A sound they only happily share on the band's new CD.
On this new CD by the Allstars, they've stripped the band down a little, content to let things rawk as a power trio. But, aside from a personnel defection or two, not much has really changed for the band, which has it's good and bad points. The ragged looseness that makes their albums so fun is still there, sometimes so evident you're never sure if the band will make it to the next verse without falling down. Amazingly, they make it, and manage to hold it all together song after song. While music fans not into the blues may struggle with it, to me it makes the album seem like a party and doesn't smack so much of the obvious effort it seems to take most bands to craft a good album. While I have always been a fan of bands who take the time to write good songs and make sure the album sounds good from a production standpoint, there's always something special about a band who makes it sound easy to some great rockers and The Allstars manage to inject all of their music with the same joyful abandon. Their father/mentor Jim Dickinson is also on board producing the album and it really sounds dirty, grungy and great! While maybe not their best record, all of their CDs are excellent and all of the band's albums have the same All-Star sound, which is evident no matter what genre they decide to take on. Some may call it same-y but since I like it, I'll call it singular and unique, which just about sums it up.

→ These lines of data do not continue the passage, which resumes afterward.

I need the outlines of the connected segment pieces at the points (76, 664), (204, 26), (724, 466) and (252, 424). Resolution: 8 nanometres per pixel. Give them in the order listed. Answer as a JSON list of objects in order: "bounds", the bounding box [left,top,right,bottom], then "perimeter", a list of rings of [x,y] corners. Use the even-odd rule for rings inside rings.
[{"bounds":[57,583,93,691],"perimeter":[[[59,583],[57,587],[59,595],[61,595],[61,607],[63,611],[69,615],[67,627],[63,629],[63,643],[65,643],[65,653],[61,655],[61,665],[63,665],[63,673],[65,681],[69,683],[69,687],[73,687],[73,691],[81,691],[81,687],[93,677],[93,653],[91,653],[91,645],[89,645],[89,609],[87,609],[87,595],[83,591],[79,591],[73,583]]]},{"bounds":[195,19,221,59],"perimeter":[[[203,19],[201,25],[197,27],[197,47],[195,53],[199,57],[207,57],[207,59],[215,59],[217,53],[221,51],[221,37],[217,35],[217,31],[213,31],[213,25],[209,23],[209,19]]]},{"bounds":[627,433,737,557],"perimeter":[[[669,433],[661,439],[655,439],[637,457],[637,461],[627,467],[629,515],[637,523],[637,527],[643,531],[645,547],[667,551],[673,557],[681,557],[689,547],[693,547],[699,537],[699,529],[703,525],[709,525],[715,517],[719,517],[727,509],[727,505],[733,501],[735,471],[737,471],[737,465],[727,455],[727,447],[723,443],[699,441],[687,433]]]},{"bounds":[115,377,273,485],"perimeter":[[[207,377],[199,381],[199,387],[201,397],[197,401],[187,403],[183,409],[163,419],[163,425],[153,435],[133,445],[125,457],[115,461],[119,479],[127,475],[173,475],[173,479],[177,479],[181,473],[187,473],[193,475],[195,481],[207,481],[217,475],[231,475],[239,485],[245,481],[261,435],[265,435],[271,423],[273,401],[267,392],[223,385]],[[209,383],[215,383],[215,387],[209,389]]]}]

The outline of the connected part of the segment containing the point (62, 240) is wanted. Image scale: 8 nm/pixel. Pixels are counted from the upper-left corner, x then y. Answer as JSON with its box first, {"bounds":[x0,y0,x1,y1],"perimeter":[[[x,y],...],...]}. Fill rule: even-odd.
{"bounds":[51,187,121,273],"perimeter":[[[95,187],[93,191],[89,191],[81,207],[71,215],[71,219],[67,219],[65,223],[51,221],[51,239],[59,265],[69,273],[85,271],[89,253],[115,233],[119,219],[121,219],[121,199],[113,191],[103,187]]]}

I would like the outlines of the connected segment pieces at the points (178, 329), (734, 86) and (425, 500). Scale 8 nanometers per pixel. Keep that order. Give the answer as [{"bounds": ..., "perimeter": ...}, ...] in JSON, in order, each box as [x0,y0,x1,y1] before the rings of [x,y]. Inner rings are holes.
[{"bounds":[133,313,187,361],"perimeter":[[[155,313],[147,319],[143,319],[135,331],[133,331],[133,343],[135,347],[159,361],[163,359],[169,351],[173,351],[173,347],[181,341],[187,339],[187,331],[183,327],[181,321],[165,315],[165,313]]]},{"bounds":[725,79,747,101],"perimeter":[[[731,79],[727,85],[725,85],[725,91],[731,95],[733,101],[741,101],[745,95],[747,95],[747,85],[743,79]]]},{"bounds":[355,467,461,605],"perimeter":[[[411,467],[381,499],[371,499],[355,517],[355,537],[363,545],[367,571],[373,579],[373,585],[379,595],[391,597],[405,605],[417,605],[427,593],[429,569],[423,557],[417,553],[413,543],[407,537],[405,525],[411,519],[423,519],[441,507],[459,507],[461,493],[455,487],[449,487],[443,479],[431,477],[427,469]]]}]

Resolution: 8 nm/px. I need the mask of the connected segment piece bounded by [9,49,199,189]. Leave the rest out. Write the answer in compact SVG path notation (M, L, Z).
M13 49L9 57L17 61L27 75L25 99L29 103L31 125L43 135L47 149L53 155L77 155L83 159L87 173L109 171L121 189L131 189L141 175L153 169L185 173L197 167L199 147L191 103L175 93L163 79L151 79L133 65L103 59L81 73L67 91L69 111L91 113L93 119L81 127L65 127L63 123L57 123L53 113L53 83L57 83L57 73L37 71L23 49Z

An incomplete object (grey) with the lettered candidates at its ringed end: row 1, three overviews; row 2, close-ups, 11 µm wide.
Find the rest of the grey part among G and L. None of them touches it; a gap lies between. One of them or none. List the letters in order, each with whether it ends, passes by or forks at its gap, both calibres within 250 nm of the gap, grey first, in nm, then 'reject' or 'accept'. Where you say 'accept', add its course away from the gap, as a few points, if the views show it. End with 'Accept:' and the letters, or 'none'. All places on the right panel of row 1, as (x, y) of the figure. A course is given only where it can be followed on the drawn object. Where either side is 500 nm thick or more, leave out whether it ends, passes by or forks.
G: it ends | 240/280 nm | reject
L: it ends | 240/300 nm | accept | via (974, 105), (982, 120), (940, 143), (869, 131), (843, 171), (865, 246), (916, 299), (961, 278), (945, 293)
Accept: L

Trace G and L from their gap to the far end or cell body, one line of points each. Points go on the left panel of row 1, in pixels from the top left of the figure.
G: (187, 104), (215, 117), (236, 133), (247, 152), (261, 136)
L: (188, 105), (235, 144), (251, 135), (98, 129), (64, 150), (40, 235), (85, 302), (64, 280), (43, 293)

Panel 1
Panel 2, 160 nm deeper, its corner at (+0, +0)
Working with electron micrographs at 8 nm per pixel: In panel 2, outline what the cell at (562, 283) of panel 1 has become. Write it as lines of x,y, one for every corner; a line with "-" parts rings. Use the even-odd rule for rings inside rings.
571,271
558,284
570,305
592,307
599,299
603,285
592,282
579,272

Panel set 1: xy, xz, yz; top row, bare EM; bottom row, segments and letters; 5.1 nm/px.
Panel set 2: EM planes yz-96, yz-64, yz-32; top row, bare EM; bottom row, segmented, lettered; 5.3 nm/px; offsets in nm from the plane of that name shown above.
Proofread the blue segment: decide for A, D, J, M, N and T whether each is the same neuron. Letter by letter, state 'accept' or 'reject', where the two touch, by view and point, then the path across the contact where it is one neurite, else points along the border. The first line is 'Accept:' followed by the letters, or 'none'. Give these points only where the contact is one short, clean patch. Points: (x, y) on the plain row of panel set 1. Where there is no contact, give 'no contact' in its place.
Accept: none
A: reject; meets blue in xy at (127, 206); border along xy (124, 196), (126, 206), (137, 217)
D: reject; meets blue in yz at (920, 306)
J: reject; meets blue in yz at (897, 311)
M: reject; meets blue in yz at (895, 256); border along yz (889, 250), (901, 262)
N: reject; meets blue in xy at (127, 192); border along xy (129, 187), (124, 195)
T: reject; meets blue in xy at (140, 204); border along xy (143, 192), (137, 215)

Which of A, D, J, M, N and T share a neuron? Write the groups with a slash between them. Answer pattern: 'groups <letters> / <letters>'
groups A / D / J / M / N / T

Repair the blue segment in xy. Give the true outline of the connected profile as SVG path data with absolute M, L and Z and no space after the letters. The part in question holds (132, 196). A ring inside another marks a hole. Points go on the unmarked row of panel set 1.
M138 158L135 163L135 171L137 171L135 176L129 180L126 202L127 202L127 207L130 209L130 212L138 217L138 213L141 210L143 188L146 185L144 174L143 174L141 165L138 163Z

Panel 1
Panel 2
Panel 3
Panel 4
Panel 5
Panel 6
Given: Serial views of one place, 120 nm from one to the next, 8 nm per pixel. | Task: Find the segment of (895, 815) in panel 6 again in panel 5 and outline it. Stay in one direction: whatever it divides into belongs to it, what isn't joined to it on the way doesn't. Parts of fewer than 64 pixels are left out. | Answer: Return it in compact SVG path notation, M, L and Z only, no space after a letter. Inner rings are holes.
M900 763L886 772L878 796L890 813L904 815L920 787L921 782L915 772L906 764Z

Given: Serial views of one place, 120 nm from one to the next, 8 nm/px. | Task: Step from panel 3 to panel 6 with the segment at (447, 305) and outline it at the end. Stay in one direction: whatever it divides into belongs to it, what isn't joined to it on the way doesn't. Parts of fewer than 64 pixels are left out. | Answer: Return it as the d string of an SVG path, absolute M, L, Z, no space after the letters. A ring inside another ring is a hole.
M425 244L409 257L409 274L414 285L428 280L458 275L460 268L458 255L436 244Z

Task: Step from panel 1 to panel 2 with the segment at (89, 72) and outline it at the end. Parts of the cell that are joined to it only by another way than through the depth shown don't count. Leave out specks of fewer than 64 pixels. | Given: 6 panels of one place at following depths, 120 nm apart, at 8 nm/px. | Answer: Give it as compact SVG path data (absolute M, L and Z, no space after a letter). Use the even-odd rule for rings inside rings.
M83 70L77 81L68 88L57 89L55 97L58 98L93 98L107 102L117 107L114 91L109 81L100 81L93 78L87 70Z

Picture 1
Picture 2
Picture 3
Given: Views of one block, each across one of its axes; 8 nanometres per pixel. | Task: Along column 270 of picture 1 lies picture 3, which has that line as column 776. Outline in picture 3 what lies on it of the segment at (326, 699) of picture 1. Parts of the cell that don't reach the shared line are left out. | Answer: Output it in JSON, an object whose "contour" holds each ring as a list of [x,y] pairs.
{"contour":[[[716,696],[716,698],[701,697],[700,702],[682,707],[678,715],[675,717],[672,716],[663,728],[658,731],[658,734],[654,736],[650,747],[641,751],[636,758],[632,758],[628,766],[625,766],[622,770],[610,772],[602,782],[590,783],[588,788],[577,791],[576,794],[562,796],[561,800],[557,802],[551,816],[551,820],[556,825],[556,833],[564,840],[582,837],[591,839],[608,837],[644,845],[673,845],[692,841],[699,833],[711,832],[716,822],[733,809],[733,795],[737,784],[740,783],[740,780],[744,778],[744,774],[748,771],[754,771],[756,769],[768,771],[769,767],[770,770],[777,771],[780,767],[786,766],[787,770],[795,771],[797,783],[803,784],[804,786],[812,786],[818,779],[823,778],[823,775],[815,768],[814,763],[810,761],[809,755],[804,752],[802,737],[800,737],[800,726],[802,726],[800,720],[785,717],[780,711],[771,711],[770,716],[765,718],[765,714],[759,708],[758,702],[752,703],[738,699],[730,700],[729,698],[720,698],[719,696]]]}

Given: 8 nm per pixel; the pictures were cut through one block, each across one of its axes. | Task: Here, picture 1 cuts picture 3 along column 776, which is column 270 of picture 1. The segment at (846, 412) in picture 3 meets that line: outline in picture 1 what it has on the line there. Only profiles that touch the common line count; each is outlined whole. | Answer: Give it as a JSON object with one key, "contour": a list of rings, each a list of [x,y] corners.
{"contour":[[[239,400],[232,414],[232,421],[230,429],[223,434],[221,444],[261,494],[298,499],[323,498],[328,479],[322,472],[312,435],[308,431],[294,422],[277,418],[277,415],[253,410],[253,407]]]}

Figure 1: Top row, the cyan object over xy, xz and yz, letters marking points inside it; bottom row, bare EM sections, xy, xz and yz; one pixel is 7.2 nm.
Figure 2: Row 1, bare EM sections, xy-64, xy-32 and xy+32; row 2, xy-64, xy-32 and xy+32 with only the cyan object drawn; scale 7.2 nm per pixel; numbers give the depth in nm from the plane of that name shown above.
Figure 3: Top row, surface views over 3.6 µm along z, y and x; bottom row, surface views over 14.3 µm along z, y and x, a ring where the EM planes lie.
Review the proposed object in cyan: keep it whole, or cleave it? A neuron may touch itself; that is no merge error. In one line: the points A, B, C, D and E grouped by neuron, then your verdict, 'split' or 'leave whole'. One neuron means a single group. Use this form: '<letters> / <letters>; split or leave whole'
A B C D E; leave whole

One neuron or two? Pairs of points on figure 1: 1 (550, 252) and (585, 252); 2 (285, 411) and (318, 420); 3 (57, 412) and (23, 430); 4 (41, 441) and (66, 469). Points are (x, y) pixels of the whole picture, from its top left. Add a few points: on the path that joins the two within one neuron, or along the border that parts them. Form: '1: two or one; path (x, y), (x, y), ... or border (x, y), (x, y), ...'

Fans of old fashioned greasy rock and roll will love this CD as the bands revs it up right out of the gate and doesn't stop for a second. Even though their albums pretty much mine the same territory, no one can amp it up quite like the Allstars. Even the big Southern Rock bands in their heyday of the mid-'70's couldn't tear it up the way the North Mississippi Allstars are doing right now. Some say 'the South's gonna do it again' but I say the North Mississippi Allstars have been doing already, and doing it damn good, if I do say so myself. And I do!